(Dataset entries)
=== Section Start ===
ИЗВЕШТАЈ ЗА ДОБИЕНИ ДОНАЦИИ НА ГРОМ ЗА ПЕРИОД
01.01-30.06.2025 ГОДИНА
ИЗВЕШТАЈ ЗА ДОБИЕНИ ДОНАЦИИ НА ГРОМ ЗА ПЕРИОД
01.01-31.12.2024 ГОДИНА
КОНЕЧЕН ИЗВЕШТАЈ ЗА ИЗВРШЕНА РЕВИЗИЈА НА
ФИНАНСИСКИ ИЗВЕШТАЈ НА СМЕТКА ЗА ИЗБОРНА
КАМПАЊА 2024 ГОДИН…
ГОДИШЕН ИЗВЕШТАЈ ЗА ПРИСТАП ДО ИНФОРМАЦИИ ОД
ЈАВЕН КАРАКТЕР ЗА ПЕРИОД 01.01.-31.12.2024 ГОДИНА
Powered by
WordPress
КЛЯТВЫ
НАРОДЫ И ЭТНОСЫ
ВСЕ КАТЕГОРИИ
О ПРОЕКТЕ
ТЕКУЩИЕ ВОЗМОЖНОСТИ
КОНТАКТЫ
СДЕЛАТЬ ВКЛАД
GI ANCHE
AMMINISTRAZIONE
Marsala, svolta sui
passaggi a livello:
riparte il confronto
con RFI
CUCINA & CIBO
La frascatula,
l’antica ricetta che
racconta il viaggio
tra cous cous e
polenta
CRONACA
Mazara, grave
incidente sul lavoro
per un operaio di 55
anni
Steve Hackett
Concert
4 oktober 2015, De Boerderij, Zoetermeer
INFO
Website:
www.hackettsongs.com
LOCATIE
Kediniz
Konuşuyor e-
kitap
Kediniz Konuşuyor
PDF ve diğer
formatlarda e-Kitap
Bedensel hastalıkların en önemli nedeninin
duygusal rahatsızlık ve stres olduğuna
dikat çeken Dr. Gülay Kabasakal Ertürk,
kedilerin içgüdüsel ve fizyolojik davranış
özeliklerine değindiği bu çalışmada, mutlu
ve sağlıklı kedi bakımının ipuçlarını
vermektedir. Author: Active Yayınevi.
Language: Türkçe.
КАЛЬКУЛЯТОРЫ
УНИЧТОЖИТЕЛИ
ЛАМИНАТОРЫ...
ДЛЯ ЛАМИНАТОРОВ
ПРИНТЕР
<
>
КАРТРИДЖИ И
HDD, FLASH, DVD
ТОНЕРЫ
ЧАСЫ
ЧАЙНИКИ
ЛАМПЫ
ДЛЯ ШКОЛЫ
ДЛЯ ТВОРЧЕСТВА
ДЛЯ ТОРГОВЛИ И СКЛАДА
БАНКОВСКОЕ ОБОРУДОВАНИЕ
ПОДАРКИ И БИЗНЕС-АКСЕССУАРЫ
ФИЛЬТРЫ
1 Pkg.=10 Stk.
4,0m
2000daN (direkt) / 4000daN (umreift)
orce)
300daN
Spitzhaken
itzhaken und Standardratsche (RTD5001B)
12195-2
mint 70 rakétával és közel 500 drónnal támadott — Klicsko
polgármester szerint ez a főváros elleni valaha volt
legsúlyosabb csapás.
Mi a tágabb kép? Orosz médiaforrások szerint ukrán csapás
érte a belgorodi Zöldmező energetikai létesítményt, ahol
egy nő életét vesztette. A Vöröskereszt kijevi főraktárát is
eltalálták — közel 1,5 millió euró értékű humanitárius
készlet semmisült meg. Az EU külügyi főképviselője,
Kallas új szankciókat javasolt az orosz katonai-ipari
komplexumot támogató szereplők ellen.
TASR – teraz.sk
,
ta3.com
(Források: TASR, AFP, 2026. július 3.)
=== Section End ===
> _Task to complete_
Rewrite each line of the material above as one item in a numbered list, and leave out any blank lines.

> _Output of the task_
1. ИЗВЕШТАЈ ЗА ДОБИЕНИ ДОНАЦИИ НА ГРОМ ЗА ПЕРИОД
2. 01.01-30.06.2025 ГОДИНА
3. ИЗВЕШТАЈ ЗА ДОБИЕНИ ДОНАЦИИ НА ГРОМ ЗА ПЕРИОД
4. 01.01-31.12.2024 ГОДИНА
5. КОНЕЧЕН ИЗВЕШТАЈ ЗА ИЗВРШЕНА РЕВИЗИЈА НА
6. ФИНАНСИСКИ ИЗВЕШТАЈ НА СМЕТКА ЗА ИЗБОРНА
7. КАМПАЊА 2024 ГОДИН…
8. ГОДИШЕН ИЗВЕШТАЈ ЗА ПРИСТАП ДО ИНФОРМАЦИИ ОД
9. ЈАВЕН КАРАКТЕР ЗА ПЕРИОД 01.01.-31.12.2024 ГОДИНА
10. Powered by
11. WordPress
12. КЛЯТВЫ
13. НАРОДЫ И ЭТНОСЫ
14. ВСЕ КАТЕГОРИИ
15. О ПРОЕКТЕ
16. ТЕКУЩИЕ ВОЗМОЖНОСТИ
17. КОНТАКТЫ
18. СДЕЛАТЬ ВКЛАД
19. GI ANCHE
20. AMMINISTRAZIONE
21. Marsala, svolta sui
22. passaggi a livello:
23. riparte il confronto
24. con RFI
25. CUCINA & CIBO
26. La frascatula,
27. l’antica ricetta che
28. racconta il viaggio
29. tra cous cous e
30. polenta
31. CRONACA
32. Mazara, grave
33. incidente sul lavoro
34. per un operaio di 55
35. anni
36. Steve Hackett
37. Concert
38. 4 oktober 2015, De Boerderij, Zoetermeer
39. INFO
40. Website:
41. www.hackettsongs.com
42. LOCATIE
43. Kediniz
44. Konuşuyor e-
45. kitap
46. Kediniz Konuşuyor
47. PDF ve diğer
48. formatlarda e-Kitap
49. Bedensel hastalıkların en önemli nedeninin
50. duygusal rahatsızlık ve stres olduğuna
51. dikat çeken Dr. Gülay Kabasakal Ertürk,
52. kedilerin içgüdüsel ve fizyolojik davranış
53. özeliklerine değindiği bu çalışmada, mutlu
54. ve sağlıklı kedi bakımının ipuçlarını
55. vermektedir. Author: Active Yayınevi.
56. Language: Türkçe.
57. КАЛЬКУЛЯТОРЫ
58. УНИЧТОЖИТЕЛИ
59. ЛАМИНАТОРЫ...
60. ДЛЯ ЛАМИНАТОРОВ
61. ПРИНТЕР
62. <
63. >
64. КАРТРИДЖИ И
65. HDD, FLASH, DVD
66. ТОНЕРЫ
67. ЧАСЫ
68. ЧАЙНИКИ
69. ЛАМПЫ
70. ДЛЯ ШКОЛЫ
71. ДЛЯ ТВОРЧЕСТВА
72. ДЛЯ ТОРГОВЛИ И СКЛАДА
73. БАНКОВСКОЕ ОБОРУДОВАНИЕ
74. ПОДАРКИ И БИЗНЕС-АКСЕССУАРЫ
75. ФИЛЬТРЫ
76. 1 Pkg.=10 Stk.
77. 4,0m
78. 2000daN (direkt) / 4000daN (umreift)
79. orce)
80. 300daN
81. Spitzhaken
82. itzhaken und Standardratsche (RTD5001B)
83. 12195-2
84. mint 70 rakétával és közel 500 drónnal támadott — Klicsko
85. polgármester szerint ez a főváros elleni valaha volt
86. legsúlyosabb csapás.
87. Mi a tágabb kép? Orosz médiaforrások szerint ukrán csapás
88. érte a belgorodi Zöldmező energetikai létesítményt, ahol
89. egy nő életét vesztette. A Vöröskereszt kijevi főraktárát is
90. eltalálták — közel 1,5 millió euró értékű humanitárius
91. készlet semmisült meg. Az EU külügyi főképviselője,
92. Kallas új szankciókat javasolt az orosz katonai-ipari
93. komplexumot támogató szereplők ellen.
94. TASR – teraz.sk
95. ,
96. ta3.com
97. (Források: TASR, AFP, 2026. július 3.)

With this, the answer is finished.